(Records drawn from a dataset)
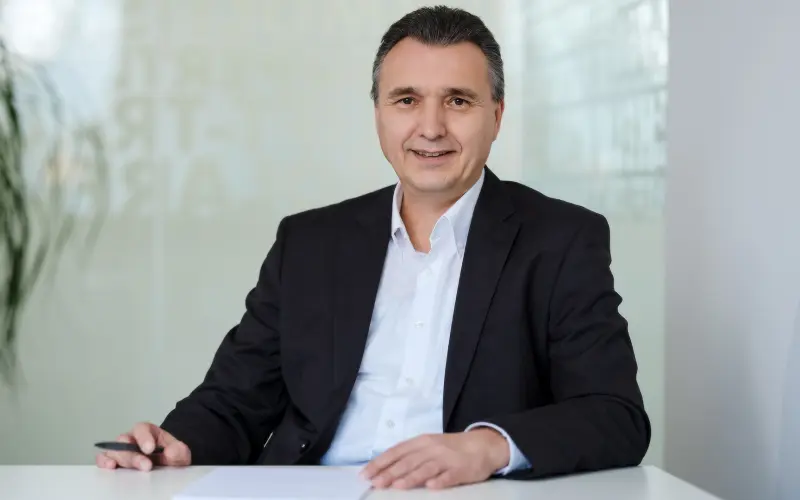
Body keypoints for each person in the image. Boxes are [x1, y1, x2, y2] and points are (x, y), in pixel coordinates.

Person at [96, 6, 650, 490]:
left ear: (496, 116)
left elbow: (615, 415)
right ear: (379, 114)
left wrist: (487, 447)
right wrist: (176, 443)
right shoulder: (309, 242)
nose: (430, 127)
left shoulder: (560, 239)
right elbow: (235, 399)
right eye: (406, 100)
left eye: (458, 101)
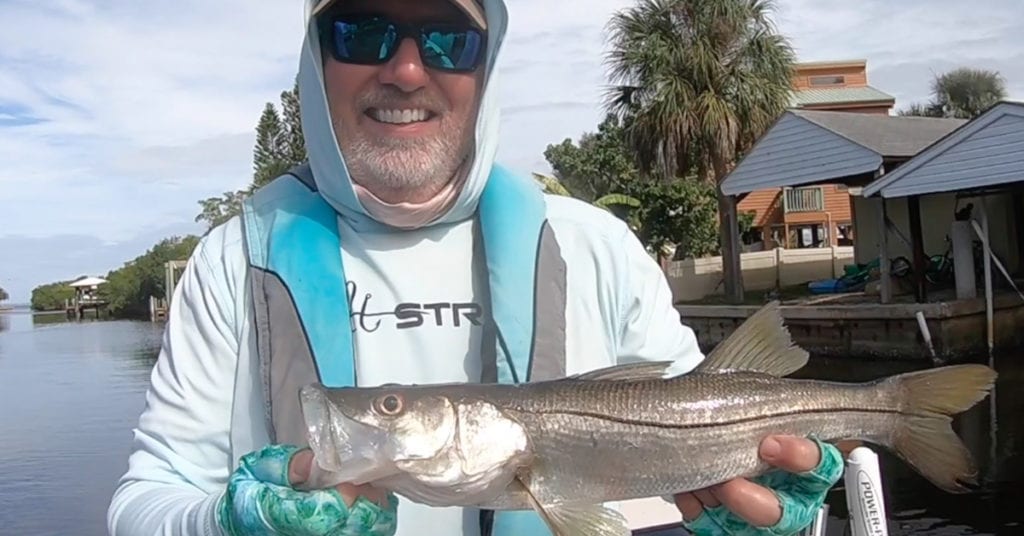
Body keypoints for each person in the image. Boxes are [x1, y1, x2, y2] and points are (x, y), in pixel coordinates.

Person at [106, 0, 843, 534]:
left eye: (448, 40)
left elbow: (710, 426)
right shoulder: (229, 262)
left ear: (487, 66)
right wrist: (230, 523)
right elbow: (146, 502)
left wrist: (759, 498)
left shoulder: (599, 245)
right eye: (361, 31)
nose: (404, 70)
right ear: (315, 57)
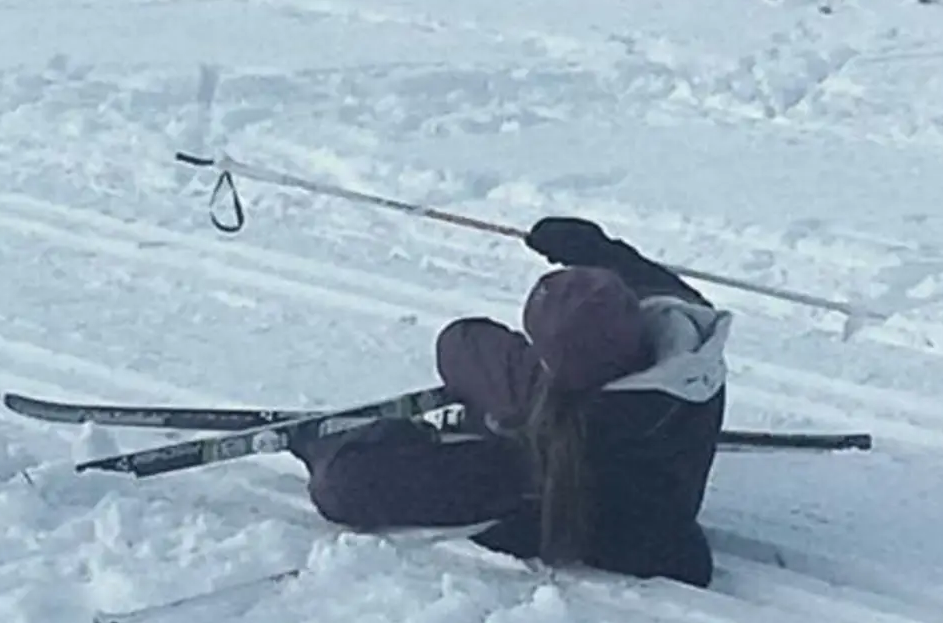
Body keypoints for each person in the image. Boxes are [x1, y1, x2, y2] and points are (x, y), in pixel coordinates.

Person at [292, 216, 732, 588]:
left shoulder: (562, 455)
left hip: (570, 447)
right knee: (463, 343)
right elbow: (646, 281)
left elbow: (348, 488)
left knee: (461, 345)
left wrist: (327, 445)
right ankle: (500, 406)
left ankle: (493, 416)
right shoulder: (688, 330)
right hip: (627, 424)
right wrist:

_Work task_:
From the opening line of the entries, copy each line exactly until the line with "left knee: (461, 345)", which is copied as well; leave out pictures.

_Solution for this task_:
Body keypoints for each person in the image. Boxes are [x1, y1, x2, y2] and points are (x, y), in pixel coordinates.

Person at [96, 6, 650, 490]:
left ear: (496, 116)
left elbow: (615, 415)
right ear: (379, 114)
left wrist: (487, 447)
right wrist: (176, 443)
right shoulder: (309, 242)
nose: (430, 127)
left shoulder: (560, 239)
right elbow: (235, 399)
right eye: (406, 100)
left eye: (458, 101)
Body keypoints for each person in the image. Boxes are [x1, y1, x2, y2] and points are (x, y), in pixel coordinates.

Person at [106, 0, 843, 534]:
left eye: (448, 40)
left elbow: (710, 426)
right shoulder: (229, 262)
left ear: (487, 66)
right wrist: (230, 523)
right elbow: (146, 502)
left wrist: (759, 498)
left shoulder: (599, 245)
right eye: (361, 31)
nose: (404, 70)
right ear: (315, 57)
Body keypoints for each person in the image. Boxes are [x1, y1, x2, y2] and points are (x, y), in pixel coordinates.

Person at [292, 216, 732, 588]:
left shoulder: (562, 455)
left hip: (570, 447)
right knee: (463, 343)
right elbow: (646, 281)
left elbow: (348, 488)
left knee: (461, 345)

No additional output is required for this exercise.